▼

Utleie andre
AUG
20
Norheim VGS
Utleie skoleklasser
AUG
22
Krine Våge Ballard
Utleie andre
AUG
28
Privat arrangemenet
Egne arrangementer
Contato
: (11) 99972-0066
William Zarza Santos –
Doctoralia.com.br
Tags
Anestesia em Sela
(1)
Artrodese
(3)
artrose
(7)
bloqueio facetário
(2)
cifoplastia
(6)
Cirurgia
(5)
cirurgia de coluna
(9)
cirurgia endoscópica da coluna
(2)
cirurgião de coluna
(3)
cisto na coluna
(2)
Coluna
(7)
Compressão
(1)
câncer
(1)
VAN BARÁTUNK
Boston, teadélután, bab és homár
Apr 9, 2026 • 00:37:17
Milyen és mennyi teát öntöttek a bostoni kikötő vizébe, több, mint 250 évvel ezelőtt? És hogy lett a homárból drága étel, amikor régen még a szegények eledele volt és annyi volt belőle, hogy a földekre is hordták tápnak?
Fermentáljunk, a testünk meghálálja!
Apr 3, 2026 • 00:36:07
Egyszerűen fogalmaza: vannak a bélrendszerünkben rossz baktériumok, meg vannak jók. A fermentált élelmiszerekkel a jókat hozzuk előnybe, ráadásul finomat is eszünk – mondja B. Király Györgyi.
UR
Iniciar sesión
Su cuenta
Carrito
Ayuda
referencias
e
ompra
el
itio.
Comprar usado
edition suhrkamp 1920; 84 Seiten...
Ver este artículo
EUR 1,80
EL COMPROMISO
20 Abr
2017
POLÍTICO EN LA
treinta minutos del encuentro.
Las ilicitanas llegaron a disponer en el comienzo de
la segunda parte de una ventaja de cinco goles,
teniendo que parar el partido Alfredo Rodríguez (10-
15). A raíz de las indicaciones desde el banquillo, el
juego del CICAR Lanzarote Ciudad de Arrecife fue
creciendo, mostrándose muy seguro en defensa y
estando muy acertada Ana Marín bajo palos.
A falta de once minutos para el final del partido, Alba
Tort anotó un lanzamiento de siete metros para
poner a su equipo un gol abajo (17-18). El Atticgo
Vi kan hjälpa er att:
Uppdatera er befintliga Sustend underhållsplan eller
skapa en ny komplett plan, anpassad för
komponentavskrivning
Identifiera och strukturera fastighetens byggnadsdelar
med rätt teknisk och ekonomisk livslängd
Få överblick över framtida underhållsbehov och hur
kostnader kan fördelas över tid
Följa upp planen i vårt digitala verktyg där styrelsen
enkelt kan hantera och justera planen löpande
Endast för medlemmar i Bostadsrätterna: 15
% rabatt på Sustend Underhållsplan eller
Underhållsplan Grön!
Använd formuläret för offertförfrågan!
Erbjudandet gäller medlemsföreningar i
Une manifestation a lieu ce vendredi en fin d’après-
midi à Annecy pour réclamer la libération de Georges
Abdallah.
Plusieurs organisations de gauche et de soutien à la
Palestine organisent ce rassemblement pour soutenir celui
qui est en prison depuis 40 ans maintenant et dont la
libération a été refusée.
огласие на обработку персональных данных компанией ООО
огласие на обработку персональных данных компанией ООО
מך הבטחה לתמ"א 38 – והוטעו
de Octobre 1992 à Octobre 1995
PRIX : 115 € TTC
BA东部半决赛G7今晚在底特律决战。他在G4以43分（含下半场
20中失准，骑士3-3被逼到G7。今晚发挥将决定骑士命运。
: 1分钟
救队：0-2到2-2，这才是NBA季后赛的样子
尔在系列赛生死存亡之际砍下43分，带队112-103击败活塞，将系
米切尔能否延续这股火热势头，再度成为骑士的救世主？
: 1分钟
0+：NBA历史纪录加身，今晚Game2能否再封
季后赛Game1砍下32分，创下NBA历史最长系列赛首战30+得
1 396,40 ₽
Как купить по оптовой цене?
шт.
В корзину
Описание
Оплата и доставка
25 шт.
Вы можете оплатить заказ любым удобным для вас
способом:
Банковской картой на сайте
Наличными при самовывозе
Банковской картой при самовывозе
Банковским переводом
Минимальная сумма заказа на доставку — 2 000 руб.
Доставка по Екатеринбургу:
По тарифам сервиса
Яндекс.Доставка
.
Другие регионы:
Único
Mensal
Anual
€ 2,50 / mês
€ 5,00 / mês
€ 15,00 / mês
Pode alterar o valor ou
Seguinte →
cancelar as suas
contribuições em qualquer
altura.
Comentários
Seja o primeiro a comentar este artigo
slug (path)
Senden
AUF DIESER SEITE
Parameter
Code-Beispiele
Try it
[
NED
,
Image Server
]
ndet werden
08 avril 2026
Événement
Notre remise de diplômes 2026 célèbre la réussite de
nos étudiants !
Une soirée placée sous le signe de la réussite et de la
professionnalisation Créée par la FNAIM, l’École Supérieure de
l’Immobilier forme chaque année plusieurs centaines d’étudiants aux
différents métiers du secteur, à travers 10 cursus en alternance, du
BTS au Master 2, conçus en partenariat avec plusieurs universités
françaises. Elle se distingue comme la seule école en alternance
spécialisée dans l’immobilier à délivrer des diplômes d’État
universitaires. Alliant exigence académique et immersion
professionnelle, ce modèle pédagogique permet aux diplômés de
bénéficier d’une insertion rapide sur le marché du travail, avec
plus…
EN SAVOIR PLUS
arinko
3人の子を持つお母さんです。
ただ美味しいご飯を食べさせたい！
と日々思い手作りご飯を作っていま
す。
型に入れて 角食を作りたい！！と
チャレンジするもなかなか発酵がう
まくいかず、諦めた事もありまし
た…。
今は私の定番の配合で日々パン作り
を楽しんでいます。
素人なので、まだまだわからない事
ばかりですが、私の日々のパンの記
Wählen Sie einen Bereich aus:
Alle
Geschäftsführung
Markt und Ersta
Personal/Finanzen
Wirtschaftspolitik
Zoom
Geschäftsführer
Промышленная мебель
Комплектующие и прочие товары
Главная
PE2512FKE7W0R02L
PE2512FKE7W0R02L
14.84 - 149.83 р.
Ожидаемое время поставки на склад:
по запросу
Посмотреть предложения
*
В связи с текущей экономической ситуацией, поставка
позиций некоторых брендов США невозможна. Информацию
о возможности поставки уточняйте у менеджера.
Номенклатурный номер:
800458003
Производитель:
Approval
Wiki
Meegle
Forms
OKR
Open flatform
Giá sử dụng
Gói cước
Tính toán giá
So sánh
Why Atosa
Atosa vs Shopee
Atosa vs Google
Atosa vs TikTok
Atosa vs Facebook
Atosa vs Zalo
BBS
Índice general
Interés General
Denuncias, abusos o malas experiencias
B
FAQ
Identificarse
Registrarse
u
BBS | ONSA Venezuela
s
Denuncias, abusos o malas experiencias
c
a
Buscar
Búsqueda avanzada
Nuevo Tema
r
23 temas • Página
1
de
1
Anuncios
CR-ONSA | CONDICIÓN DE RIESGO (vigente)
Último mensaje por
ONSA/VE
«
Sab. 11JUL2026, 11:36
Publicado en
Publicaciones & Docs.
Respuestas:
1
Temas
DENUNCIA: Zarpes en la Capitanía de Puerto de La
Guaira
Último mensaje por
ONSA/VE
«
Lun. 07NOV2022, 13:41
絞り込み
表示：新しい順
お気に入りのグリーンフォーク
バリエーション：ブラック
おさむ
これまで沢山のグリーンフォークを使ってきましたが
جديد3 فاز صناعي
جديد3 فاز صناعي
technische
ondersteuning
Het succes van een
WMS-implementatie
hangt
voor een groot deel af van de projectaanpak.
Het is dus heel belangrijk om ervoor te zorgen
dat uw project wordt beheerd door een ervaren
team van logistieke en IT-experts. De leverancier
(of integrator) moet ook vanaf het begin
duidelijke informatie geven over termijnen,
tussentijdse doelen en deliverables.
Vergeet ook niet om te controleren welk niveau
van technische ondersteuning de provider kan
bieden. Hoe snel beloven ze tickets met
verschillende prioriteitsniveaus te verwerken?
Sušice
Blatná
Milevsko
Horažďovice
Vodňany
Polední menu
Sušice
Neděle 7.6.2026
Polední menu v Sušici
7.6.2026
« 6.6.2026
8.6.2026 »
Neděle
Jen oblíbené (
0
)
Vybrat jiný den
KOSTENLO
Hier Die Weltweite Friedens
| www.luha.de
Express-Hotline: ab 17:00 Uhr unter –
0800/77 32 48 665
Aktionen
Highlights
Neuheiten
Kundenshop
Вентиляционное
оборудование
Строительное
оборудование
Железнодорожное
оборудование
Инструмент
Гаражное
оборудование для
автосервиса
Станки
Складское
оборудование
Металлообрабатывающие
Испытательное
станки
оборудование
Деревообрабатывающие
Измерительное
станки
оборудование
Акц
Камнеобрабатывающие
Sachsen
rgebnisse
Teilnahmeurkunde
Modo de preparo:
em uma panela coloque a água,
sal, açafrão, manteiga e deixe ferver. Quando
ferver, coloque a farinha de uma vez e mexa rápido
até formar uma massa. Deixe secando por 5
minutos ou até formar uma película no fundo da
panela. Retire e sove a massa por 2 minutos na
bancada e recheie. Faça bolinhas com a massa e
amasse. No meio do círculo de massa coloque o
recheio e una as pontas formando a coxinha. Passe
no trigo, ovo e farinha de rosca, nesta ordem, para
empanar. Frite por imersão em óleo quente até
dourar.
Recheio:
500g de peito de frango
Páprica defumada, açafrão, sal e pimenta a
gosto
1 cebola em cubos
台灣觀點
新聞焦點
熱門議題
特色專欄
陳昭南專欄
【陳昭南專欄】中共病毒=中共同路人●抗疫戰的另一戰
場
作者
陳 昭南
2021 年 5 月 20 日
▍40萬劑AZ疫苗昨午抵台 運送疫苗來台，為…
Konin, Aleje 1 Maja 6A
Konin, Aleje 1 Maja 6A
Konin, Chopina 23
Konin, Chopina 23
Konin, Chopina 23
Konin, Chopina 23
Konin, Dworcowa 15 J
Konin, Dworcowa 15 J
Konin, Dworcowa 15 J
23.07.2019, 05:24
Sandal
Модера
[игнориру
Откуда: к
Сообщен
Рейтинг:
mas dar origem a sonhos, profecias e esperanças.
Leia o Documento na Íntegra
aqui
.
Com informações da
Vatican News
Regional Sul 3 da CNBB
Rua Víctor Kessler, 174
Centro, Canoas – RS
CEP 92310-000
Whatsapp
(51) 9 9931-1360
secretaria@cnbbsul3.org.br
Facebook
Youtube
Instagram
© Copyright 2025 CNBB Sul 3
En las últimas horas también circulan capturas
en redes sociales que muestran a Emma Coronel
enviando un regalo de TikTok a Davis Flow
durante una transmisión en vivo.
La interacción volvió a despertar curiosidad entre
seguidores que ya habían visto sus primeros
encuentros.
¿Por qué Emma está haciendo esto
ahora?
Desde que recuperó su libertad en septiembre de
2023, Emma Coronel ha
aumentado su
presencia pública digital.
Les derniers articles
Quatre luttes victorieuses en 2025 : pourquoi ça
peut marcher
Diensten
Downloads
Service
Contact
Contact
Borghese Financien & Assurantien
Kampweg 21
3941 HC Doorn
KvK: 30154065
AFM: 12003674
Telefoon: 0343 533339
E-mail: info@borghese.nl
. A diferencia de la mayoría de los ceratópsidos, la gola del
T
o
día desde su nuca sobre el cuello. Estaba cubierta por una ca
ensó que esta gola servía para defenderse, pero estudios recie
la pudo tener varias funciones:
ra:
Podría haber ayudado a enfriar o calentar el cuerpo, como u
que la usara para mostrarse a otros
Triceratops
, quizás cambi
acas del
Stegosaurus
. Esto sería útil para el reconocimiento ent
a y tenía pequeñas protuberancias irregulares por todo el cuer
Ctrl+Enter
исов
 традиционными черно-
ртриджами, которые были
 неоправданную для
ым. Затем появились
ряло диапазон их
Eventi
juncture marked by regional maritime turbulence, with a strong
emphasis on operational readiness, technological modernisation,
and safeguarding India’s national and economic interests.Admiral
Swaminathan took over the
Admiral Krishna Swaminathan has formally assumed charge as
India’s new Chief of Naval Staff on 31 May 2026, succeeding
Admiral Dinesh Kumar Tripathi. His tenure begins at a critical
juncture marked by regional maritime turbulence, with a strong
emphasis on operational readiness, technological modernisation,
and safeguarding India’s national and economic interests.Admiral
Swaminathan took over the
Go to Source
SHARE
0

▲

> [WHAT YOU WILL DO]
Look back at the entries above. Retype the line with "季后赛Game1砍下32分，创下NBA历史最长系列赛首战30+得", the line with "Наличными при самовывозе", and all lines in between.

> [OUTPUT BELOW]
季后赛Game1砍下32分，创下NBA历史最长系列赛首战30+得
1 396,40 ₽
Как купить по оптовой цене?
шт.
В корзину
Описание
Оплата и доставка
25 шт.
Вы можете оплатить заказ любым удобным для вас
способом:
Банковской картой на сайте
Наличными при самовывозе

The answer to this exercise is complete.